Stored entries:
>>>>
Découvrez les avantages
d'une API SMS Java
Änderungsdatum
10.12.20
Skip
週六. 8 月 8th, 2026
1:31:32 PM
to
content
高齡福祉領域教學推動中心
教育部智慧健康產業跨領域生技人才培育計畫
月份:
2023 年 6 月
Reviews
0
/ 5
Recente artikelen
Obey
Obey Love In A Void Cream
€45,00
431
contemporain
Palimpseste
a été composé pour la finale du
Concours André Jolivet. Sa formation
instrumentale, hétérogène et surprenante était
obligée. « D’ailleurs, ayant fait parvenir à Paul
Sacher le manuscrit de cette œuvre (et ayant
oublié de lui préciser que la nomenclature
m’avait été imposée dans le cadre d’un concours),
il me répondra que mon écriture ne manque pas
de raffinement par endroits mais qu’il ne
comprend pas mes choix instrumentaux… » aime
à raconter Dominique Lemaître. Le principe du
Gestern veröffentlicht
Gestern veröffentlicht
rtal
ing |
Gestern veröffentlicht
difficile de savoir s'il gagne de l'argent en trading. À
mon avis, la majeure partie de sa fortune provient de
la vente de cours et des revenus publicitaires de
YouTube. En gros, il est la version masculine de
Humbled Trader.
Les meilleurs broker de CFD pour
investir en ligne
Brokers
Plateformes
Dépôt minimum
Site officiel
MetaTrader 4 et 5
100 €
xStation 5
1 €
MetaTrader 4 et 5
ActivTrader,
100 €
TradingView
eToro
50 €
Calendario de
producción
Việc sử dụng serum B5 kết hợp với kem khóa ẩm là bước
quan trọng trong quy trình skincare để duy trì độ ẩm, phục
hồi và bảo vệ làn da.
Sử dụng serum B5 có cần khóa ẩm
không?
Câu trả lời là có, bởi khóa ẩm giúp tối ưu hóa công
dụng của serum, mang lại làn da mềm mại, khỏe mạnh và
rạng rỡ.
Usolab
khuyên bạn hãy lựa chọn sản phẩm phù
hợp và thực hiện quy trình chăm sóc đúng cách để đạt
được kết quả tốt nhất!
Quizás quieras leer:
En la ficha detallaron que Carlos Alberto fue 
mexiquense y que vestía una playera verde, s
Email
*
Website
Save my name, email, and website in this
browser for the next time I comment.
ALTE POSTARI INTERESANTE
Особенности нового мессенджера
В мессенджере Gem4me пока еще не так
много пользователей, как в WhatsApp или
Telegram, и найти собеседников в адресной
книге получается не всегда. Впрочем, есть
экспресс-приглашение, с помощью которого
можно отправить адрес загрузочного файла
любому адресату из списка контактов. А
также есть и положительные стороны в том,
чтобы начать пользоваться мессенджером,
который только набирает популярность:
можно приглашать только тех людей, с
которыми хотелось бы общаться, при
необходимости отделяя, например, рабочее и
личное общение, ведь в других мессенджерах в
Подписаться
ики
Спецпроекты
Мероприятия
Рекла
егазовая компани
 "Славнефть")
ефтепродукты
<<<<
AIM OF THE TASK: Please give back, exactly as it stands above, the stretch from the line with "Obey Love In A Void Cream" through the line with "difficile de savoir", and no line outside it.

RESPONSE TO THIS TASK:
Obey Love In A Void Cream
€45,00
431
contemporain
Palimpseste
a été composé pour la finale du
Concours André Jolivet. Sa formation
instrumentale, hétérogène et surprenante était
obligée. « D’ailleurs, ayant fait parvenir à Paul
Sacher le manuscrit de cette œuvre (et ayant
oublié de lui préciser que la nomenclature
m’avait été imposée dans le cadre d’un concours),
il me répondra que mon écriture ne manque pas
de raffinement par endroits mais qu’il ne
comprend pas mes choix instrumentaux… » aime
à raconter Dominique Lemaître. Le principe du
Gestern veröffentlicht
Gestern veröffentlicht
rtal
ing |
Gestern veröffentlicht
difficile de savoir s'il gagne de l'argent en trading. À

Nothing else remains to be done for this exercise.